IMD heatwave alerts and economic/health warnings across multiple states

April 24, 2026

On April 24, 2026, the India Meteorological Department issued widespread heatwave alerts across Haryana-Chandigarh-Delhi, Punjab, East Rajasthan, Bihar, Vidarbha (Maharashtra), Chhattisgarh and Jharkhand. Economists and health experts warned that extreme heat could squeeze economic growth, raise medical costs, and reduce productivity. Analyses cited in the article indicate heat has already accounted for about $159 billion in lost productivity (roughly 5.4% of India’s income) and over 160 billion work hours lost annually. Projections suggested heatwaves could cost 2.5-4.5% of GDP by the end of the decade, with some estimates up to 8.7% by mid-century absent policy action. Heat-exposed sectors include agriculture, construction and informal urban labour, with outdoor workers earning less due to peak-heat downtime.
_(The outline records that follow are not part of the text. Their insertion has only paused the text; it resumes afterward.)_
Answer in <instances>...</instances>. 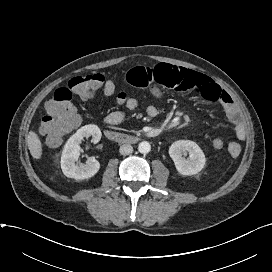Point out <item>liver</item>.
Instances as JSON below:
<instances>
[{
    "label": "liver",
    "instance_id": "obj_1",
    "mask_svg": "<svg viewBox=\"0 0 272 272\" xmlns=\"http://www.w3.org/2000/svg\"><path fill=\"white\" fill-rule=\"evenodd\" d=\"M27 143L32 157L40 159L42 156V143L39 136L35 132L30 131L27 137Z\"/></svg>",
    "mask_w": 272,
    "mask_h": 272
}]
</instances>
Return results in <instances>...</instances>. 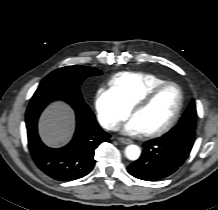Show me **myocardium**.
<instances>
[{
	"mask_svg": "<svg viewBox=\"0 0 218 210\" xmlns=\"http://www.w3.org/2000/svg\"><path fill=\"white\" fill-rule=\"evenodd\" d=\"M173 85L177 88L178 93H179V102L177 109L173 115V117L170 119V121L163 127L149 131V132H143V136L145 137H158L161 136L167 132H169L175 124L178 122L183 106H184V92L182 87L175 81H164L156 86H154L152 89H150L139 101L135 103V105L131 109V115L134 116V114L138 111L141 110L145 107H147L153 100L154 98L158 95V93L164 89L166 86Z\"/></svg>",
	"mask_w": 218,
	"mask_h": 210,
	"instance_id": "f54148a6",
	"label": "myocardium"
}]
</instances>
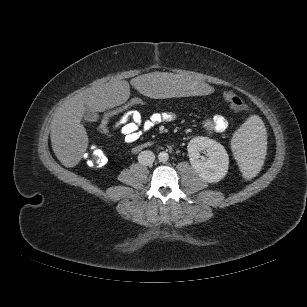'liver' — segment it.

Historic 2024 losses in labour hours and economic damage

2024

The article cites estimates that 247 billion labour hours were lost in 2024 in heat-exposed sectors, causing roughly $194 billion in economic damage. It notes that broader losses may have been even higher in 2024-25, according to IMD bulletins.

Earlier decade loss: 2021-22 labour hours and GDP impact

2021

Back in 2021-22, India lost an estimated 160-191 billion labour hours, equivalent to about 5.4-6.3% of GDP. Studies also indicate informal workers are up to 17 times more likely to suffer productivity losses due to heat exposure.